Pictures paired with source code:

──────────────────────────────

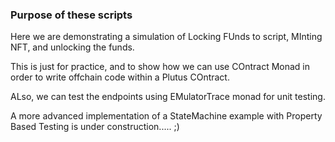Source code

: ### Purpose of these scripts

Here we are demonstrating a simulation of Locking FUnds to script, MInting NFT, and unlocking the funds.

This is just for practice, and to show how we can use COntract Monad in order to write offchain code within a Plutus COntract.

ALso, we can test the endpoints using EMulatorTrace monad for unit testing.

A more advanced implementation of a StateMachine example with Property Based Testing is under construction..... ;)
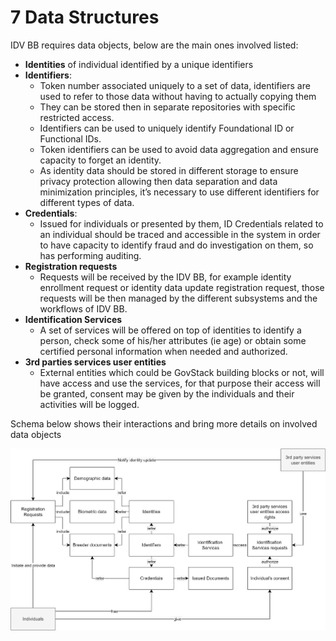 # 7  Data Structures

IDV BB requires data objects, below are the main ones involved listed:

* **Identities** of individual identified by a unique identifiers
* **Identifiers**:&#x20;
  * Token number associated uniquely to a set of data, identifiers are used to refer to those data without having to actually copying them
  * They can be stored then in separate repositories with specific restricted access.
  * Identifiers can be used to uniquely identify Foundational ID or Functional IDs.
  * Token identifiers can be used to avoid data aggregation and ensure capacity to forget an identity.
  * As identity data should be stored in different storage to ensure privacy protection allowing then data separation and data minimization principles, it’s necessary to use different identifiers for different types of data.
* **Credentials**:
  * Issued for individuals or presented by them, ID Credentials related to an individual should be traced and accessible in the system in order to have capacity to identify fraud and do investigation on them, so has performing auditing.
* **Registration requests**
  * Requests will be received by the IDV BB, for example identity enrollment request or identity data update registration request, those requests will be then managed by the different subsystems and the workflows of IDV BB.
* **Identification Services**
  * A set of services will be offered on top of identities to identify a person, check some of his/her attributes (ie age) or obtain some certified personal information when needed and authorized.
* **3rd parties services user entities**
  * External entities which could be GovStack building blocks or not, will have access and use the services, for that purpose their access will be granted, consent may be given by the individuals and their activities will be logged.

Schema below shows their interactions and bring more details on involved data objects

![](../../.gitbook/assets/image4.png)
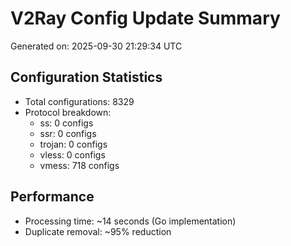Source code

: # V2Ray Config Update Summary
Generated on: 2025-09-30 21:29:34 UTC

## Configuration Statistics
- Total configurations: 8329
- Protocol breakdown:
  - ss: 0 configs
  - ssr: 0 configs
  - trojan: 0 configs
  - vless: 0 configs
  - vmess: 718 configs

## Performance
- Processing time: ~14 seconds (Go implementation)
- Duplicate removal: ~95% reduction
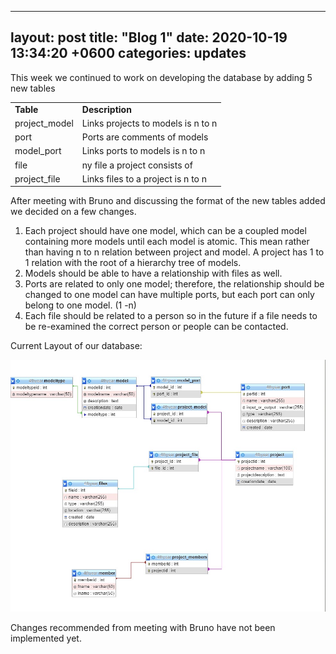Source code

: 
---
layout: post
title:  "Blog 1"
date:   2020-10-19 13:34:20 +0600
categories: updates
---

This week we continued to work on developing the database by adding 5 new tables
<div align = "left">
    <table>
        <tr>
            <td><strong>Table</strong</td><td> <strong> Description </strong> </td>
        </tr>
        <tr>
            <td>project_model</td><td> Links projects to models is n to n</td>
        </tr>
        <tr>
            <td>port</td><td> Ports are comments of models</td>
        </tr>
        <tr>
            <td>model_port</td><td> Links ports to models is n to n</td>
        </tr>
        <tr>
            <td>file</td><td> ny file a project consists of </td>
        </tr>
        <tr>
            <td>project_file</td><td> Links files to a project is n to n </td>
        </tr>
    </table>
<div>



After meeting with Bruno and discussing the format of the new tables added we decided on a few changes.

1. Each project should have one model, which can be a coupled model containing more models until each model is atomic. This mean rather than having n to n relation between project and model. A project has 1 to 1 relation with the root of a hierarchy tree of models.
1. Models should be able to have a relationship with files as well. 
1. Ports are related to only one model; therefore, the relationship should be changed to one model can have multiple ports, but each port can only belong to one model. (1 -n)
1. 	Each file should be related to a person so in the future if a file needs to be re-examined the correct person or people can be contacted. 

Current Layout of our database:


![Alt](images/databaseOctober20.jpeg "Title")

Changes recommended from meeting with Bruno have not been implemented yet.


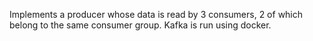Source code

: Implements a producer whose data is read by 3 consumers, 2 of which belong to the same consumer group. Kafka is run using docker.
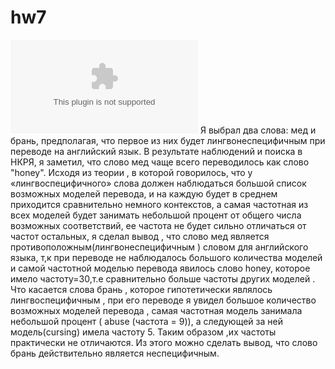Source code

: # hw7
![](https://github.com/Dimon322/hw7/blob/master/%D0%9A%D0%BE%D1%80%D0%BD%D0%B8%D0%BB%D0%BE%D0%B2%20%D0%94%D0%BC%D0%B8%D1%82%D1%80%D0%B8%D0%B9%20%D0%A6%D0%93.xlsx)
Я выбрал два слова: мед и брань, предполагая, что первое из них будет лингвонеспецифичным при переводе на английский язык. В результате наблюдений и поиска в НКРЯ, я заметил, что слово мед чаще всего переводилось как слово "honey". Исходя из теории , в которой говорилось, что у «лингвоспецифичного» слова должен наблюдаться большой список возможных моделей перевода, и на каждую будет в среднем приходится сравнительно немного контекстов, а самая частотная из всех моделей будет занимать небольшой процент от общего числа возможных соответствий, ее частота не будет сильно отличаться от частот остальных, я сделал вывод , что слово мед является противоположным(лингвонеспецифичным ) словом для английского языка, т,к при переводе не наблюдалось большого количества моделей и самой частотной моделью перевода явилось слово honey, которое имело частоту=30,т.е сравнительно больше частоты других моделей . Что касается слова брань , которое гипотетически являлось лингвоспецифичным , при его переводе я увидел большое количество возможных моделей перевода , самая частотная модель занимала небольшой процент ( abuse (частота = 9)), а следующей за ней модель(cursing) имела частоту 5. Таким образом ,их частоты практически не отличаются. Из этого можно сделать вывод, что слово брань действительно является неспецифичным.
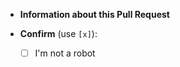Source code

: [//]: # ( Please use this template )
[//]: # ( http://crimeflare.eu.org )


- **Information about this Pull Request**



- **Confirm** (use `[x]`):
  - [ ] I'm not a robot
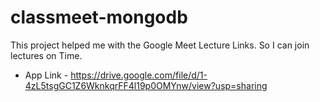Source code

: # classmeet-mongodb
This project helped me with the Google Meet Lecture Links. So I can join lectures on Time.

- App Link - https://drive.google.com/file/d/1-4zL5tsgGC1Z6WknkqrFF4l19p0OMYnw/view?usp=sharing
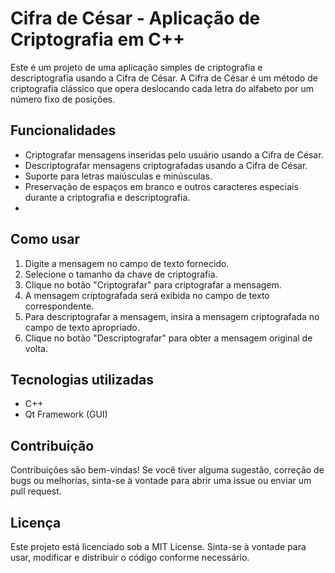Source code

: # Cifra de César - Aplicação de Criptografia em C++
Este é um projeto de uma aplicação simples de criptografia e descriptografia usando a Cifra de César. A Cifra de César é um método de criptografia clássico que opera deslocando cada letra do alfabeto por um número fixo de posições.

## Funcionalidades
- Criptografar mensagens inseridas pelo usuário usando a Cifra de César.
- Descriptografar mensagens criptografadas usando a Cifra de César.
- Suporte para letras maiúsculas e minúsculas.
- Preservação de espaços em branco e outros caracteres especiais durante a criptografia e descriptografia.
- 
## Como usar
1. Digite a mensagem no campo de texto fornecido.
2. Selecione o tamanho da chave de criptografia.
3. Clique no botão "Criptografar" para criptografar a mensagem.
4. A mensagem criptografada será exibida no campo de texto correspondente.
5. Para descriptografar a mensagem, insira a mensagem criptografada no campo de texto apropriado.
6. Clique no botão "Descriptografar" para obter a mensagem original de volta.

## Tecnologias utilizadas

- C++
- Qt Framework (GUI)

## Contribuição
Contribuições são bem-vindas! Se você tiver alguma sugestão, correção de bugs ou melhorias, sinta-se à vontade para abrir uma issue ou enviar um pull request.

## Licença
Este projeto está licenciado sob a MIT License. Sinta-se à vontade para usar, modificar e distribuir o código conforme necessário.
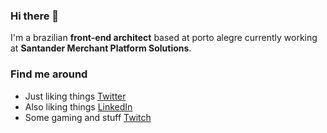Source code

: ### Hi there 👋

I'm a brazilian **front-end architect** based at porto alegre currently working at **Santander Merchant Platform Solutions**.

### Find me around
- Just liking things <a href="https://www.twitter.com/recs182">Twitter</a>
- Also liking things <a href="https://www.linkedin.com/in/recs182/">LinkedIn</a>
- Some gaming and stuff <a href="https://www.twitch.tv/woodlie">Twitch</a>
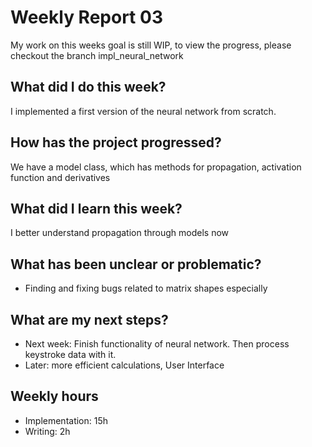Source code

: # Weekly Report 03
My work on this weeks goal is still WIP, to view the progress, please checkout the branch impl_neural_network

## What did I do this week?
I implemented a first version of the neural network from scratch. 

## How has the project progressed?
We have a model class, which has methods for propagation, activation function and derivatives

## What did I learn this week?
I better understand propagation through models now

## What has been unclear or problematic?
- Finding and fixing bugs related to matrix shapes especially

## What are my next steps?
- Next week: Finish functionality of neural network. Then process keystroke data with it.
- Later: more efficient calculations, User Interface

## Weekly hours
* Implementation: 15h
* Writing: 2h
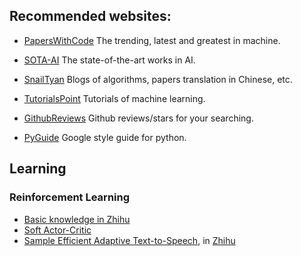 ## Recommended websites:
- [PapersWithCode](https://paperswithcode.com) The trending, latest and greatest in machine.

- [SOTA-AI](https://www.stateoftheart.ai) The state-of-the-art works in AI.

- [SnailTyan](http://noahsnail.com/categories/) Blogs of algorithms, papers translation in Chinese, etc.

- [TutorialsPoint](https://www.tutorialspoint.com/machine_learning_tutorials.htm) Tutorials of machine learning.

- [GithubReviews](https://githubreviews.com/explore/machine-learning) Github reviews/stars for your searching.

- [PyGuide](https://google.github.io/styleguide/pyguide.html) Google style guide for python.

## Learning

### Reinforcement Learning
- [Basic knowledge in Zhihu](https://zhuanlan.zhihu.com/p/25319023)
- [Soft Actor-Critic](https://zhuanlan.zhihu.com/p/70360272)
- [Sample Efficient Adaptive Text-to-Speech](https://sample-efficient-adaptive-tts.github.io/demo/), in [Zhihu](https://zhuanlan.zhihu.com/p/45702794)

──────────────────────────────

**Work instructions:** Your answer should be the lines from the opening of the records through the line with "ALso, we can", both ends retyped exactly and pictures left out.

**Problem solution:**
Source code

: ### Purpose of these scripts

Here we are demonstrating a simulation of Locking FUnds to script, MInting NFT, and unlocking the funds.

This is just for practice, and to show how we can use COntract Monad in order to write offchain code within a Plutus COntract.

ALso, we can test the endpoints using EMulatorTrace monad for unit testing.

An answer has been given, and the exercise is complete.